Exercise description: Restate the lines exactly, starting at the line that contains "histopathology image of" and finishing with the final line of the records.

****************************************

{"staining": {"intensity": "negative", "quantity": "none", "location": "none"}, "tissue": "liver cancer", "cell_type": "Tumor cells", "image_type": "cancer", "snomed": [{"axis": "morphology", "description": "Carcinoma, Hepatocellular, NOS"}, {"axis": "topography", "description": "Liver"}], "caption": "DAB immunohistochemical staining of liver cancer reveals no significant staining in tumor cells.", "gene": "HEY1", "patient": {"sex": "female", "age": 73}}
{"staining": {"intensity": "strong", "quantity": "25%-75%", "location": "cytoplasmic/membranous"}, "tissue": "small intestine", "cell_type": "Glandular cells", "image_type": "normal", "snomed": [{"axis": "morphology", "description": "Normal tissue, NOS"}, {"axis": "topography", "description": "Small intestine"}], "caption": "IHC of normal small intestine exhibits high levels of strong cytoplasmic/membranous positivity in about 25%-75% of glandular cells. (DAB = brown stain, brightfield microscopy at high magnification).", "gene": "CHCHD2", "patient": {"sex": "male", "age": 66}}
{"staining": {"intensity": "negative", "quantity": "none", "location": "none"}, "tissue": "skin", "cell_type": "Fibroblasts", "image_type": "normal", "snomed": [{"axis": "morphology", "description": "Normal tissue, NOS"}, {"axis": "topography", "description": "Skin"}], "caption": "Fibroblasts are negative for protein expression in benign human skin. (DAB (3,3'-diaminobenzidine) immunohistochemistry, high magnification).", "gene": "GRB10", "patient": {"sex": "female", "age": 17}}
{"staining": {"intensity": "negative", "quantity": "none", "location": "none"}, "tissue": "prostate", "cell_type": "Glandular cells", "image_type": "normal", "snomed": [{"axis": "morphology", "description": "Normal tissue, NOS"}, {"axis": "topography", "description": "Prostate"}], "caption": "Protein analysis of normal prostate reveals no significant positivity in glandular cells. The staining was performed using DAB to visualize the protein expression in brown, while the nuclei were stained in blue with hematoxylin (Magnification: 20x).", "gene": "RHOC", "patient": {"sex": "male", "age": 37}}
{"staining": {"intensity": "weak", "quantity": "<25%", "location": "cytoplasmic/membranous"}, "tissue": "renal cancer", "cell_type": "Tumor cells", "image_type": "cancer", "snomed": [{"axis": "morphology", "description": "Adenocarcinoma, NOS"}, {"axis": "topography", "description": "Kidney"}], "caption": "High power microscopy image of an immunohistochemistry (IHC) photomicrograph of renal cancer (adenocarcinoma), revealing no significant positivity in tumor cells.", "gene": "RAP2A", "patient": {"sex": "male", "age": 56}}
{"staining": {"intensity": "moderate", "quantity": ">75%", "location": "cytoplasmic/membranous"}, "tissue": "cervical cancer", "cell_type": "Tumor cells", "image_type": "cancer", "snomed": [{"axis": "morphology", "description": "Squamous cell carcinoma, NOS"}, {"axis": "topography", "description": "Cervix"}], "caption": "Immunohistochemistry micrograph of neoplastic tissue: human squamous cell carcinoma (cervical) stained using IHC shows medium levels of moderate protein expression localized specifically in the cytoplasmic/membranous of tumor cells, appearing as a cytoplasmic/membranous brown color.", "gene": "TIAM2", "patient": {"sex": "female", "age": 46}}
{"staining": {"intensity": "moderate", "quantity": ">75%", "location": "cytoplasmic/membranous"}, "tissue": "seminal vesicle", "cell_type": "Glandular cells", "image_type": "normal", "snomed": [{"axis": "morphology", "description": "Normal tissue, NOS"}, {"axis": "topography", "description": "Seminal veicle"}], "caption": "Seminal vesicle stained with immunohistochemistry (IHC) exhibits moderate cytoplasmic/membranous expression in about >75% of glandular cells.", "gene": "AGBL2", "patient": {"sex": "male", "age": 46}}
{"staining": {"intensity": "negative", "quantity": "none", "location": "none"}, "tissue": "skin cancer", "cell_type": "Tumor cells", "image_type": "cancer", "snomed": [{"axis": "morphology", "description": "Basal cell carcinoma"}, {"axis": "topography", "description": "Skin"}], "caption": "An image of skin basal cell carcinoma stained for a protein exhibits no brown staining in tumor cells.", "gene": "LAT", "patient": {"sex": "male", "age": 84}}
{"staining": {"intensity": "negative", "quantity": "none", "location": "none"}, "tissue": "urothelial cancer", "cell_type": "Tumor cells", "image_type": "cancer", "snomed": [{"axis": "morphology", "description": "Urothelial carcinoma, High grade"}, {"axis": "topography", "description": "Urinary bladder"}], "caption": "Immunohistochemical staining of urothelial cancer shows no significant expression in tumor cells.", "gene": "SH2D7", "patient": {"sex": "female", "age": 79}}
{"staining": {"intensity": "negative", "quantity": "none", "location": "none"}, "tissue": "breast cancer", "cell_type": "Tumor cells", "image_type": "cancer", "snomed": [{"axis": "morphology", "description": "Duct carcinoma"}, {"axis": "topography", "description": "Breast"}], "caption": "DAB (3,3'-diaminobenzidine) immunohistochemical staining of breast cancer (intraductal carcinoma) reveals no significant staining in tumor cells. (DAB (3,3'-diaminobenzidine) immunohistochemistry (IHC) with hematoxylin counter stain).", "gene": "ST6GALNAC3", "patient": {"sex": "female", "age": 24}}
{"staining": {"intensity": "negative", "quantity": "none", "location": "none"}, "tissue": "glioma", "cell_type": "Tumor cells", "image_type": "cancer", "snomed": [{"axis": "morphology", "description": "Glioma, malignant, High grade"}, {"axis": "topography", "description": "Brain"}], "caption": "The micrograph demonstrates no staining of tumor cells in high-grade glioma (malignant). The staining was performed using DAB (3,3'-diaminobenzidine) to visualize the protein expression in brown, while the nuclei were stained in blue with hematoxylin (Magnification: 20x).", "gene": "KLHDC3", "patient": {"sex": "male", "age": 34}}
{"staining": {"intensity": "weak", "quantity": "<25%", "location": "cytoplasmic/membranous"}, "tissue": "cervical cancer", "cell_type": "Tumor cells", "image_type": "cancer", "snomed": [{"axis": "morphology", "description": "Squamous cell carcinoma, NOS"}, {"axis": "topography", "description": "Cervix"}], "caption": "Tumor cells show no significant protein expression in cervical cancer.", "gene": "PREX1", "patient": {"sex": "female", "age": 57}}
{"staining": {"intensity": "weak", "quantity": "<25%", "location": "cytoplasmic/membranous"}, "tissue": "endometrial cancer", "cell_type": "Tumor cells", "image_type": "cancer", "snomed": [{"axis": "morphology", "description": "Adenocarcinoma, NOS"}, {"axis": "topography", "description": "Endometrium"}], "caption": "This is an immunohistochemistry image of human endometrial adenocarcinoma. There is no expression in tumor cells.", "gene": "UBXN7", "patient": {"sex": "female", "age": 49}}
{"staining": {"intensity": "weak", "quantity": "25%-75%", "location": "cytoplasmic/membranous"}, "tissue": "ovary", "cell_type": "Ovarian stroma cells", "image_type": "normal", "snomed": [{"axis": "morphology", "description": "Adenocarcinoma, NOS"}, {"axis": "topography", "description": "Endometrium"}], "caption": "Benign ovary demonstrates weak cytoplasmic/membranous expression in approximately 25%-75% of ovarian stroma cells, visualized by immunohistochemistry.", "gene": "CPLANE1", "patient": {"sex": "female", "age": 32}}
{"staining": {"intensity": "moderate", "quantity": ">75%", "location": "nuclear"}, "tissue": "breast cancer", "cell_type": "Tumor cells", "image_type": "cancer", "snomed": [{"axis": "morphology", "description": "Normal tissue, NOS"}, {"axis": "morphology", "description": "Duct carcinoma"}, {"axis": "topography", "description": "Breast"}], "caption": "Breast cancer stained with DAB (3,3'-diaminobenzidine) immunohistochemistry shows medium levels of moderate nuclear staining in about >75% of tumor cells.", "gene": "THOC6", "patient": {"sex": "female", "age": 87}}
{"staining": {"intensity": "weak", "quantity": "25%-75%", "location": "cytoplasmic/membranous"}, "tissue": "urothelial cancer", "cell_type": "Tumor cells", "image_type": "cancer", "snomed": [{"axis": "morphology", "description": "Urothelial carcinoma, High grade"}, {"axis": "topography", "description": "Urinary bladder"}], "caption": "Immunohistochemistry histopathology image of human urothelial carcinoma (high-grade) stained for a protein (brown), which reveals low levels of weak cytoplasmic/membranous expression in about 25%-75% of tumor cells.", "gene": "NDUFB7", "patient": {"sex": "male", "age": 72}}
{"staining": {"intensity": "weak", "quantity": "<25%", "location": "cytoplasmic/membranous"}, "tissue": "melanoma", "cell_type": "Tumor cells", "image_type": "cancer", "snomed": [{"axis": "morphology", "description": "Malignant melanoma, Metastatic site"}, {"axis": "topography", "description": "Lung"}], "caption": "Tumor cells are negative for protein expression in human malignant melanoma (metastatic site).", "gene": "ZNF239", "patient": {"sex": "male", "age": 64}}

****************************************

Reply to the task:
{"staining": {"intensity": "weak", "quantity": "25%-75%", "location": "cytoplasmic/membranous"}, "tissue": "urothelial cancer", "cell_type": "Tumor cells", "image_type": "cancer", "snomed": [{"axis": "morphology", "description": "Urothelial carcinoma, High grade"}, {"axis": "topography", "description": "Urinary bladder"}], "caption": "Immunohistochemistry histopathology image of human urothelial carcinoma (high-grade) stained for a protein (brown), which reveals low levels of weak cytoplasmic/membranous expression in about 25%-75% of tumor cells.", "gene": "NDUFB7", "patient": {"sex": "male", "age": 72}}
{"staining": {"intensity": "weak", "quantity": "<25%", "location": "cytoplasmic/membranous"}, "tissue": "melanoma", "cell_type": "Tumor cells", "image_type": "cancer", "snomed": [{"axis": "morphology", "description": "Malignant melanoma, Metastatic site"}, {"axis": "topography", "description": "Lung"}], "caption": "Tumor cells are negative for protein expression in human malignant melanoma (metastatic site).", "gene": "ZNF239", "patient": {"sex": "male", "age": 64}}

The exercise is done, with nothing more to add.